Oui tout à fait, la situation a évolué depuis. Le fait d’avoir publié cet article a fait réagir, que ce soit positivement ou négativement. Cela a pu être perçu comme une vaste plainte par certains, mais d’autres qui ont été plus positifs dans leur approche ont pu y voir le message que je voulais passer, au-delà de ma propre situation. J’ai eu certains appels qui m’ont permis de trouver quelques chevaux. Au-delà de cette annonce, j’ai pu remédier à ce que je déplorais. Je n’attendais pas que l’on s’occupe de nous cavaliers, nous devons bien sûr chacun nous atteler à trouver des chevaux et à les former au mieux avec notre entourage. J’ai en tout cas trouvé des investisseurs pour acheter des chevaux. Il y en a notamment un qui devrait passer la visite vétérinaire pour rejoindre mes écuries, mais les vétérinaires sont pour l’heure bloqués pour ce genre de consultations. Cela va donc prendre un peu de temps. Il s’agit d’un cheval qui a eu dix ans et qui a déjà concouru en CCI 4* en ayant quelques difficultés à ce niveau-là. Il est encore difficile de dire jusqu’où nous irons. Je suis en tout cas en bonne route pour trouver de nouveaux chevaux.

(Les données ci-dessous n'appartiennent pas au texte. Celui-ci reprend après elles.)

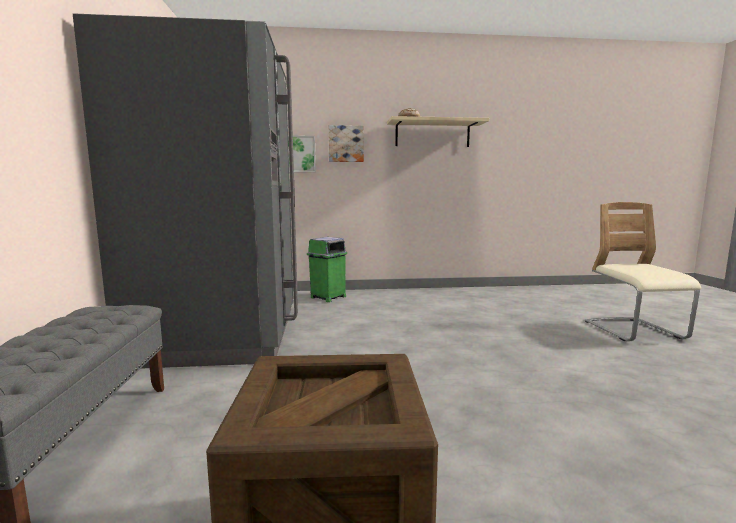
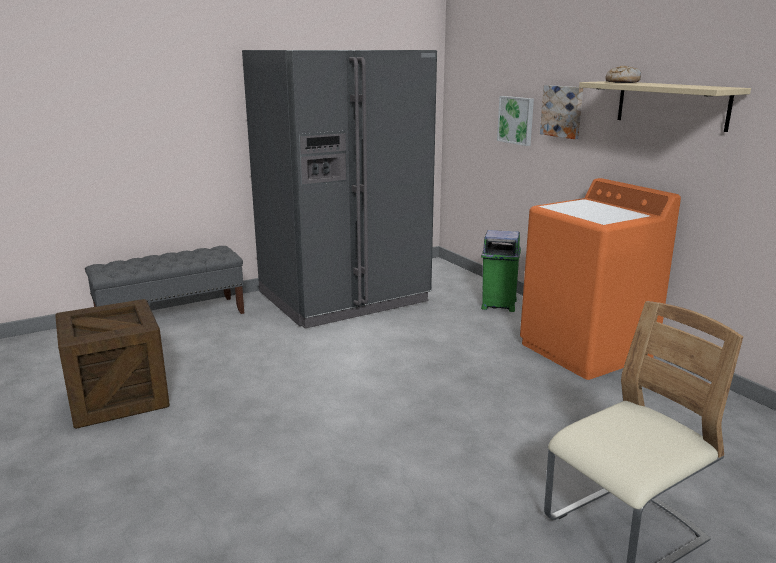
camera: 65 degrees right, 10 degrees up
none -> orange washing machine [520,178,681,380]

L’implication de la Fédération française d’équitation (FFE) a-t-elle changée en ce qui concerne cette recherche de chevaux pour le haut niveau ?
Depuis, la Fédération nous a parlé d’un système de mécénat qui permettrait à des entreprises de défiscaliser en investissant. La somme serait versée à la Fédération, qui la redistribuerait elle-même, notamment pour le sport de haut-niveau. Il y a donc eu un petit pas dans ce sens. Bien que cela soit en place, nous n’en avons pas encore vu les bénéfices car il faut du temps pour convaincre de potentiels investisseurs.

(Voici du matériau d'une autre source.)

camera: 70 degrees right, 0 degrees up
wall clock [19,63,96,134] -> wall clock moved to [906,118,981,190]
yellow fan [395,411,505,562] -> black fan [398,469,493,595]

Cela risque d’être encore plus qu’avant difficile compte-tenu de la situation actuelle…
Oui, mais je reste optimiste et je pense qu’il va il y avoir un regain d’investissements à la reprise. L’argent de certains investisseurs stagne pour le moment, mais ils n’ont pas vocation à le conserver dans leurs poches. Lors de la reprise, il devrait il y avoir – je l’espère – un vague d’investissements sur laquelle il faudra surfer.